Kaboja nega acordo com sindicatos

Pollyanna Martins

O vereador Rodrigo Kaboja (PSD), líder do governo na Câmara, negou nesta sexta-feira, 20, que tinha um acordo com o Sindicato dos Trabalhadores Municipais (Sintram) e o Sindicato dos Trabalhadores da Educação Municipal do Município de Divinópolis (Sintemmd) referente à votação do Projeto de Lei do Executivo Municipal (PLEM) 047/2018, que dispõe sobre a reforma administrativa da Prefeitura. Em entrevista ao fim da reunião extraordinária marcada para a votação do texto, o vereador afirmou que não fez nenhum acordo com os representantes de classe no dia 9 de julho.

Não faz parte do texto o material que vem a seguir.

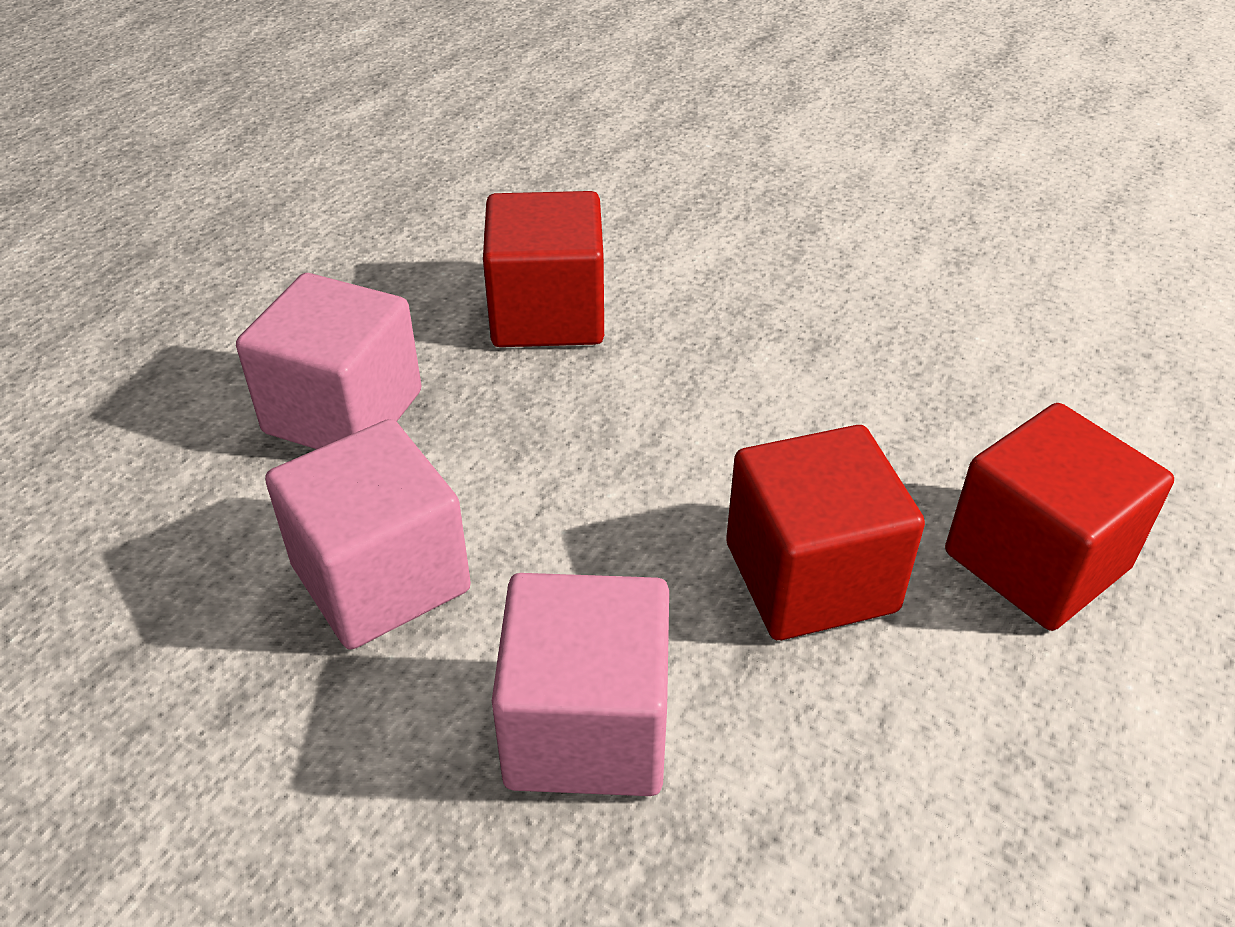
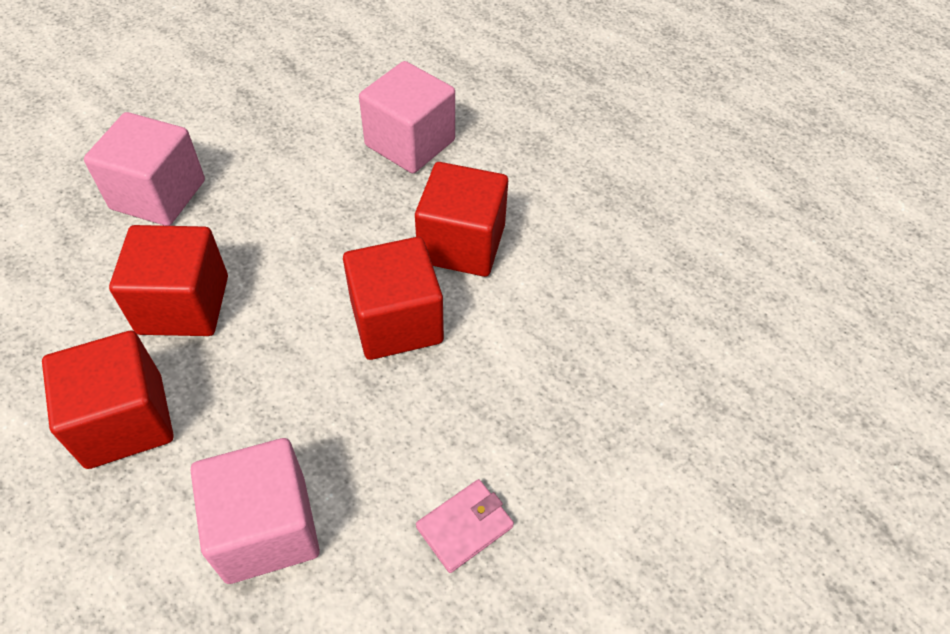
camera: 105 degrees right, 10 degrees up
pink cube [265,419,471,650] -> pink cube moved to [191,438,320,584]
none -> red cube [343,237,444,360]
none -> pink wallet [416,479,514,573]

— Eu não tinha acordo nenhum. Eu, como líder do Executivo, realmente dei dez dias para a gente discutir [o projeto de lei]. Mas, o que estava travando e que os vereadores não concordavam era o impacto financeiro. Agora o impacto financeiro é negativo, de R$ 1897 — afirma.

Ainda de acordo com Kaboja, ele refez a base do prefeito Galileu Machado (MDB) na Câmara e venceu a oposição durante a votação do projeto. O parlamentar criticou ainda a declaração feita por Edson Sousa (MDB) logo no início da extraordinária. Durante suspensão da reunião, o emedebista chamou a imprensa em frente ao plenário e disse que os pareceres das comissões permanentes não estavam prontos e os vereadores da base estavam fazendo manobras para aprovar a proposta.

— O Edson saiu aí nervoso. É um ano eleitoral. Ele está levando as coisas pessoais dele com o Galileu e nós não vamos permitir mais. Nós temos a maioria aqui na Casa — reforça.

O vereador garantiu que a Câmara tem um corpo técnico eficiente, capaz de analisar o substitutivo do PLEM 047/2018 protocolado na quarta-feira, 18, em apenas 48 horas. O líder do governo disse também que com a reforma administrativa Galileu poderá colocar Divinópolis de volta nos trilhos do desenvolvimento.

— Era necessário fazer essa reforma [administrativa]. Com uma cidade com quase 300 mil habitantes, como você vai trabalhar com o organograma de outro prefeito, que deixou um débito de quase R$ 60 milhões para o Galileu pagar? — questiona.